Тропинкой меж кустов куда-то спешил кудрявый цыганенок из автобуса. Не заметив Луки Гуровича, он швырнул в цветы окурок.
Ах ты ж фараон! Урну не видишь?
«Фараон» самое бранное слово «короля цветов», и то, что он употребил его, показывало крайнюю степень негодования старика.
Сейчас же подними.
Паренек послушно возвратился и без малейшего возражения нагнулся за окурком. Очевидно, поднимать их тут после себя ему приходилось нередко. Но когда он увидел Надежду смутился и впрямь будто загорелся
К директору Надя входила уверенно. Ведь в своем дипломном проекте она предлагала новую разработку системы мощной вентиляции. Чистый воздух в цехах был ее заветной мечтой. Работая во время практики на старых заводах, где вентиляция была еще несовершенной пыль, газы забивали дыхание, Надежда не раз задумывалась, как облегчить труд рабочих. И постепенно ее мысли вылились в дипломный проект, над которым она не одну ночь просидела до рассвета и который наконец был одобрен экзаменационной комиссией. Один из оппонентов даже сказал ей на прощание: «Ну, Надежда, теперь вы уже на коне: покажете свою систему Морозову и он ухватится за вас обеими руками».

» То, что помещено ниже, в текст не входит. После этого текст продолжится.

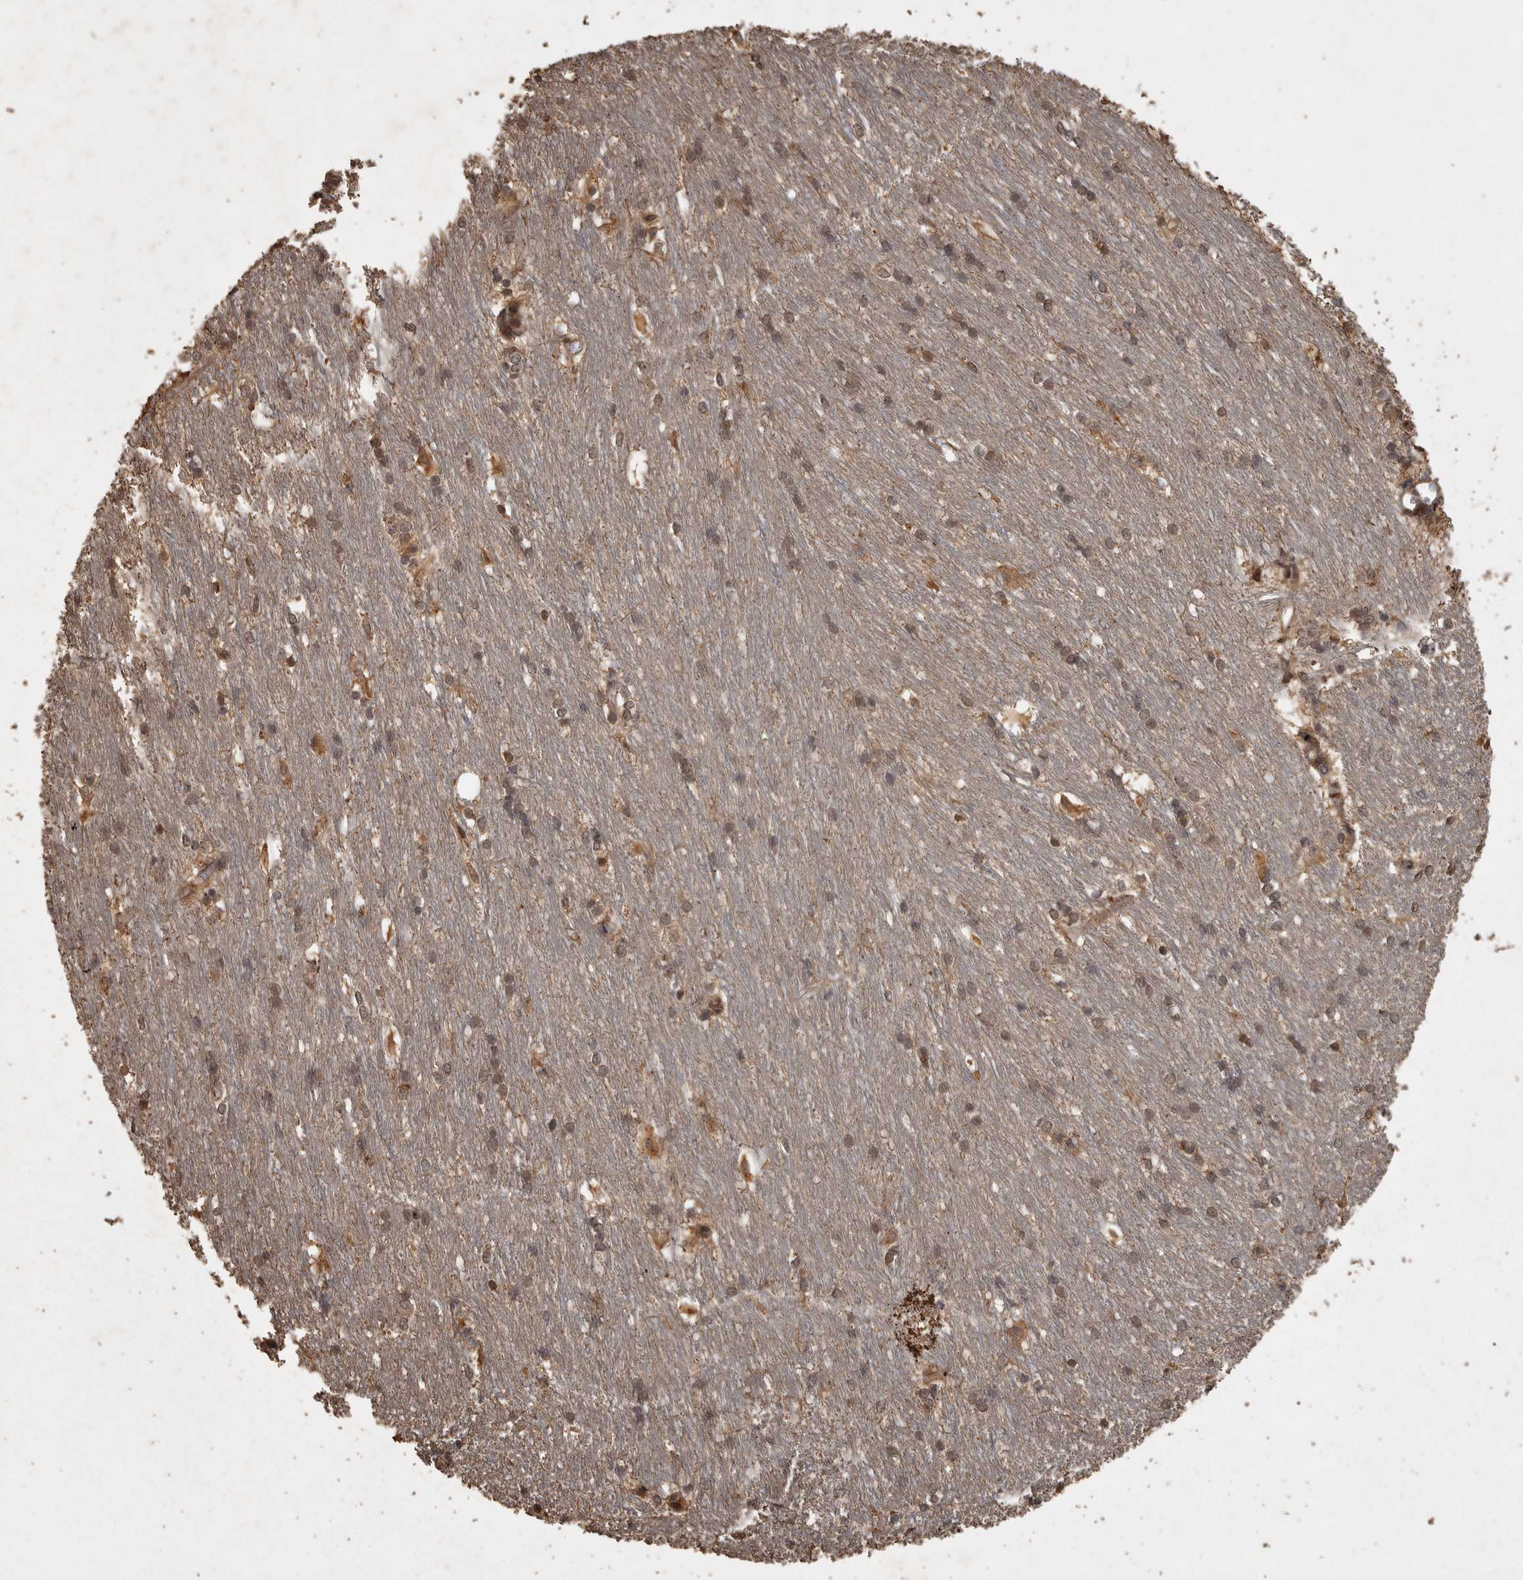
{"staining": {"intensity": "moderate", "quantity": ">75%", "location": "cytoplasmic/membranous"}, "tissue": "caudate", "cell_type": "Glial cells", "image_type": "normal", "snomed": [{"axis": "morphology", "description": "Normal tissue, NOS"}, {"axis": "topography", "description": "Lateral ventricle wall"}], "caption": "IHC (DAB) staining of benign caudate displays moderate cytoplasmic/membranous protein expression in approximately >75% of glial cells.", "gene": "ACO1", "patient": {"sex": "female", "age": 19}}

Под впечатлением этих приятных воспоминаниях она и входила в кабинет Морозова. Но когда вошла вся уверенность ее быстро улетучилась, и Надежда сидела перед директором, конфузясь и краснея, как тот паренек, которого она только что встретила. Морозов не поинтересовался, кто она и откуда, хотя и видел ее впервые (когда его назначили директором, Надежда уже училась в институте). С какой-то неопределенной усмешкой листал он явно, лишь приличия ради страницы ее проекта, а сам, казались, думал только о том, как бы поскорее избавиться от этой девчонки.
Это был человек уже пожилой, неказистый с виду: небольшого роста, мешковатый, очень просто одетый. Тому, кто не знал Морозова, и в голову бы не пришло,
что, перед ним капитан огромного металлургического корабля.
Но популярность Морозова именно как «капитана» была довольно широкой. Знали в городе и его биографий. Когда-то он работал токарем на Путиловском заводе. В революцию служил матросом, принимал участие в боях за Смольный. Говорят, не раз видел и слышал Ленина.
Все это было известно и Надежде. Во время избирательной кампании, когда Морозова выдвинули в депутаты Верховного Совета, она и сама рассказывала домохозяйкам о его жизненном пути.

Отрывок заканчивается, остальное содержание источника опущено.